Wave2Letter+

Model

This is a fully convolutional model, based on Facebook’s Wave2Letter and Wave2LetterV2 papers. The model consists of 17 1D-Convolutional Layers and 2 Fully Connected Layers:

../_images/wave2letter.png

We preprocess the speech signal by sampling the raw audio waveform of the signal using a sliding window of 20ms with stride 10ms. We then extract log-mel filterbank energies of size 64 from these frames as input features to the model.

We use Connectionist Temporal Classification (CTC) loss to train the model. The output of the model is a sequence of letters corresponding to the speech input. The vocabulary consists of all alphabets (a-z), space, and the apostrophe symbol, a total of 29 symbols including the blank symbol used by the CTC loss.

We made the following changes to the original Wave2letter model:

  • Clipped ReLU instead of Gated Linear Unit (GLU): ReLU allowed to almost half the number of model parameters, without decreasing the Word Error Rate (WER).
  • Batch normalization(BN) instead of weight normalization (WN): we found that BN is more stable than WN, and the model is less sensitive to the weight intialziation.
  • The CTC loss instead of the Auto SeGmentation (ASG).
  • LARC instead of gradient clipping.

In addition to this, we use stride 2 in the first convolutional layer. This decreased the time (T) dimension of the sequence, which reduced the model footprint and improved the training time by ~1.6x. We have also observed a slight improvement after adding a dilation 2 for the last convolutional layer to increase the receptive-field of the model. Both striding and dilation improved the WER from 7.17% to 6.67%.

Training

We achieved a WER of 6.58 (the WER in the paper is 6.7) on the librispeech test-clean dataset using greedy decoding:

LibriSpeech Dataset WER %, Greedy Decoding WER %, Beam Search: 2048
dev-clean 6.67% 4.75%
test-clean 6.58% 4.94%
dev-other 18.67% 13.87%
test-other 19.61% 15.06%

We used Open SLR language model while decoding with beam search using a beam width of 2048, alpha of 2.5, beta of 0.

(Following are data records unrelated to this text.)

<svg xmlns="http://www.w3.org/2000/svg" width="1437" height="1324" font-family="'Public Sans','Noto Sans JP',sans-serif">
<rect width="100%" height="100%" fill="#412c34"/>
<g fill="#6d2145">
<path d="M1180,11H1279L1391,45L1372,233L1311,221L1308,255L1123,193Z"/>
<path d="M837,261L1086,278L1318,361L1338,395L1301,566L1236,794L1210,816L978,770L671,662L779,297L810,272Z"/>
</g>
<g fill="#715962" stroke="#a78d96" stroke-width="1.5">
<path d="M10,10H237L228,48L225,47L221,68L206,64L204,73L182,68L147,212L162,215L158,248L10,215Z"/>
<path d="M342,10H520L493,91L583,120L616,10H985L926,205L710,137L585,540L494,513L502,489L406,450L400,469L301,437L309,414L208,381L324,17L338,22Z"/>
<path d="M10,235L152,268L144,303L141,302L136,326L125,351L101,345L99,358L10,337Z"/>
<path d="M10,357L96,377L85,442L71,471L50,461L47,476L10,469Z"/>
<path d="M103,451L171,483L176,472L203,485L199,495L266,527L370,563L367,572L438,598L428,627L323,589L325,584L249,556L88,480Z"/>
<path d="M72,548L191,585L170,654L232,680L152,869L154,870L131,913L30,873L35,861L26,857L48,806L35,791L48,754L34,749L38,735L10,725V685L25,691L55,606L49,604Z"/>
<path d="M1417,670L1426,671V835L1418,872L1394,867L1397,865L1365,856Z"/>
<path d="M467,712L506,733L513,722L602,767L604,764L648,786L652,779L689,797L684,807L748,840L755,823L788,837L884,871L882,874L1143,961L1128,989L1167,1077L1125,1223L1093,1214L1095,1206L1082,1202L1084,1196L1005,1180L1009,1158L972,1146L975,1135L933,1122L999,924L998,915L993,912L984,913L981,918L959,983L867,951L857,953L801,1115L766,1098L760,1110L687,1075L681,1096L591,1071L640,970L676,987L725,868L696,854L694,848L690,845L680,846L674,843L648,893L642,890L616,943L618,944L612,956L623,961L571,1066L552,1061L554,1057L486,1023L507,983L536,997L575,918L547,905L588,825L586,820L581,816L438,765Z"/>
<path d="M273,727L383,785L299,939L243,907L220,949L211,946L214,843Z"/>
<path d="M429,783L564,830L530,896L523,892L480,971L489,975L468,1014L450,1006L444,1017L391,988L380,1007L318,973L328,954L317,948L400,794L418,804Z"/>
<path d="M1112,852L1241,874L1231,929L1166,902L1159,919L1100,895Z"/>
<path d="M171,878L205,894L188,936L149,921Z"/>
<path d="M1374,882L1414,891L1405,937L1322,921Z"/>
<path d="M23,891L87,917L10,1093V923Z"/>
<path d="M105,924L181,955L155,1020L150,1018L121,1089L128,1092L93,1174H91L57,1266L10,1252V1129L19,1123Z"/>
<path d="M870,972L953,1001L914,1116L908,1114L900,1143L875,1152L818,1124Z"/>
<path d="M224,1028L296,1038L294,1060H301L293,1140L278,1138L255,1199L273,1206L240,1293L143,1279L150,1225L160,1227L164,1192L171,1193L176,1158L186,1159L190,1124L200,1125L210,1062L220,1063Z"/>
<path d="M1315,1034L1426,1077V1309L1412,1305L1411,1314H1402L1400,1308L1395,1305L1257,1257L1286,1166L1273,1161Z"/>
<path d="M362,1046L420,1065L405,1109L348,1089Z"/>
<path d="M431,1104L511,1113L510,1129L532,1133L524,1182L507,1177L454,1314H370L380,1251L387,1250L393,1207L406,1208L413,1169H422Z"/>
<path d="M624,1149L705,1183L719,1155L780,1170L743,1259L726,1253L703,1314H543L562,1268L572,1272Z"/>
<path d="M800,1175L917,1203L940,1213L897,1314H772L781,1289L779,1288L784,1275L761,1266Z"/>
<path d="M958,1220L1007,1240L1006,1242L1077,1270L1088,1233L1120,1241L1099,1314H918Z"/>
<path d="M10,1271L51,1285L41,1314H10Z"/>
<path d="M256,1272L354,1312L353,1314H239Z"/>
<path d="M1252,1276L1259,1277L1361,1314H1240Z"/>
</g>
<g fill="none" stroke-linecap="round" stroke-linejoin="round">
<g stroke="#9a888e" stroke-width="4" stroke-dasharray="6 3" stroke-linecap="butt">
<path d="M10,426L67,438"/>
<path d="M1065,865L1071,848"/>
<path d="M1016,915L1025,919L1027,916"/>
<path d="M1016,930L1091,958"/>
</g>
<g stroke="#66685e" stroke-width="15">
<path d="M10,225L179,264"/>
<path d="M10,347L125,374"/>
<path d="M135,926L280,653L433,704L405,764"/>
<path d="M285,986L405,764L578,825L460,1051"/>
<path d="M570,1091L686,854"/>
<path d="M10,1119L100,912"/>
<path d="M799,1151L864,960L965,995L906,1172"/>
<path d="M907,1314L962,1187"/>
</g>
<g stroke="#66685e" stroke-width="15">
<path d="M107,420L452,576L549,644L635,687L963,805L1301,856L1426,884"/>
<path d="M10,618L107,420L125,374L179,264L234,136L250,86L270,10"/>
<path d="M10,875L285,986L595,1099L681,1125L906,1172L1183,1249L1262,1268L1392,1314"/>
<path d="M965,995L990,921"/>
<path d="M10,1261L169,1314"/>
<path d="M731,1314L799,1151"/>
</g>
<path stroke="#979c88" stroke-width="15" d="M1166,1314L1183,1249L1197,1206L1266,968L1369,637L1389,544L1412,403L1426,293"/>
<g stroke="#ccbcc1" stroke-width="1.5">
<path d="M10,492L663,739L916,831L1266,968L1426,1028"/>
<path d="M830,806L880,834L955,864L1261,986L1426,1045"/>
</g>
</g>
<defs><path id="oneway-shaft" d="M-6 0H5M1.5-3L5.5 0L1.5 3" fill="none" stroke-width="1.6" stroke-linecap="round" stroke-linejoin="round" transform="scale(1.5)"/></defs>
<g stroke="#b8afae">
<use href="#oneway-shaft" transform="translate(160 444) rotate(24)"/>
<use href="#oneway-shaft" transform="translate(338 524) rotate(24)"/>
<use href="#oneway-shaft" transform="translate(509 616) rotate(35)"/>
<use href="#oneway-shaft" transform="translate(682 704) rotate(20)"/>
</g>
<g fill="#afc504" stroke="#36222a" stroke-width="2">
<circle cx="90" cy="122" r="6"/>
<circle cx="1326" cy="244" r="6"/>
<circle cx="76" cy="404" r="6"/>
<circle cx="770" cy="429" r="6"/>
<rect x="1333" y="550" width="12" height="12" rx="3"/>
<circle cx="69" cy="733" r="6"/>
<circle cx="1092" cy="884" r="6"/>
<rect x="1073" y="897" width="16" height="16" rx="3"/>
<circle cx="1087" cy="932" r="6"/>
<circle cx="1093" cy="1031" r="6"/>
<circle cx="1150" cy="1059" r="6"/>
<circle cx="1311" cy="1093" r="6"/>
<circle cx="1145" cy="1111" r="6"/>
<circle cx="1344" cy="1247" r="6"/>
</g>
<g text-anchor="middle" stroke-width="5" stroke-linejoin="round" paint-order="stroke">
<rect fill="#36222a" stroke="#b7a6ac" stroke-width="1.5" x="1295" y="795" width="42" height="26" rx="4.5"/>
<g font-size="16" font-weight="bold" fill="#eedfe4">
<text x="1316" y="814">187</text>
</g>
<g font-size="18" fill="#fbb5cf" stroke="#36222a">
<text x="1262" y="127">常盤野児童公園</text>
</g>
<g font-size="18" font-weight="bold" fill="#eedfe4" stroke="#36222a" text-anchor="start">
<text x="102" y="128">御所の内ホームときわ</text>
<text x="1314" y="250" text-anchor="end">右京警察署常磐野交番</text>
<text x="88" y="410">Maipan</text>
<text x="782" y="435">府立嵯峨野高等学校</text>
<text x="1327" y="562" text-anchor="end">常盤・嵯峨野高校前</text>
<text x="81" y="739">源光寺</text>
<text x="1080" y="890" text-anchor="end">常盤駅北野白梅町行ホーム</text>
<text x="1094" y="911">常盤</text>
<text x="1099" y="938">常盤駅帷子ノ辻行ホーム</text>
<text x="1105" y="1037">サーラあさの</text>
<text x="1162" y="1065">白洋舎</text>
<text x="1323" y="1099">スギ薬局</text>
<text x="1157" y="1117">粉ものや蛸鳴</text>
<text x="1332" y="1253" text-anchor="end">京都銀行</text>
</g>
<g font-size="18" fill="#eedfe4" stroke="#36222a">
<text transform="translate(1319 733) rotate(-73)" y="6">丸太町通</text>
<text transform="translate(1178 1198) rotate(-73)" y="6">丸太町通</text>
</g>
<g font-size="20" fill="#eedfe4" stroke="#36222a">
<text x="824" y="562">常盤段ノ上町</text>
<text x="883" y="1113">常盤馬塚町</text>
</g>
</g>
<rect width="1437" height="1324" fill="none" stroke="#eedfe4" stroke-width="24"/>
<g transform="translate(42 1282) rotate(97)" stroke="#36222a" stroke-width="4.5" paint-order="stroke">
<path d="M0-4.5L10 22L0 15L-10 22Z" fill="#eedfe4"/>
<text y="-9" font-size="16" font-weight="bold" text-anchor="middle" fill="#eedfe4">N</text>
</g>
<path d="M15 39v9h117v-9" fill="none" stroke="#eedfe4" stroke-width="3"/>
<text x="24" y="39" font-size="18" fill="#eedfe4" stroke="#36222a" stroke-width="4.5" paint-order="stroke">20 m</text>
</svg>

The checkpoint for the model trained using the configuration w2l_plus_large_mp can be found at Checkpoint.

Our best model was trained for 200 epochs on 8 GPUs. We use:

  • SGD with momentum = 0.9
  • a learning rate with polynomial decay using an initial learning rate of 0.05
  • Layer-wise Adative Rate Control (LARC) with eta = 0.001
  • weight-decay = 0.001
  • dropout (varible per layer: 0.2-0.4)
  • batch size of 32 per GPU for float32 and 64 for mixed-precision.

Mixed Precision

To use mixed precision (float16) during training we made a few minor changes to the model. Tensorflow by default calls Keras Batch Normalization on 3D input (BxTxC) and cuDNN on 4D input (BxHxWxC). In order to use cuDNN’s BN we added an extra dimension to the 3D input to make it a 4D tensor (BxTx1xC).

The mixed precison model reached the same WER for the same number of steps as float32. The training time decreased by ~1.5x on 8-GPU DGX1 system, and by ~3x on 1-GPU and 4-GPUs when using Horovod.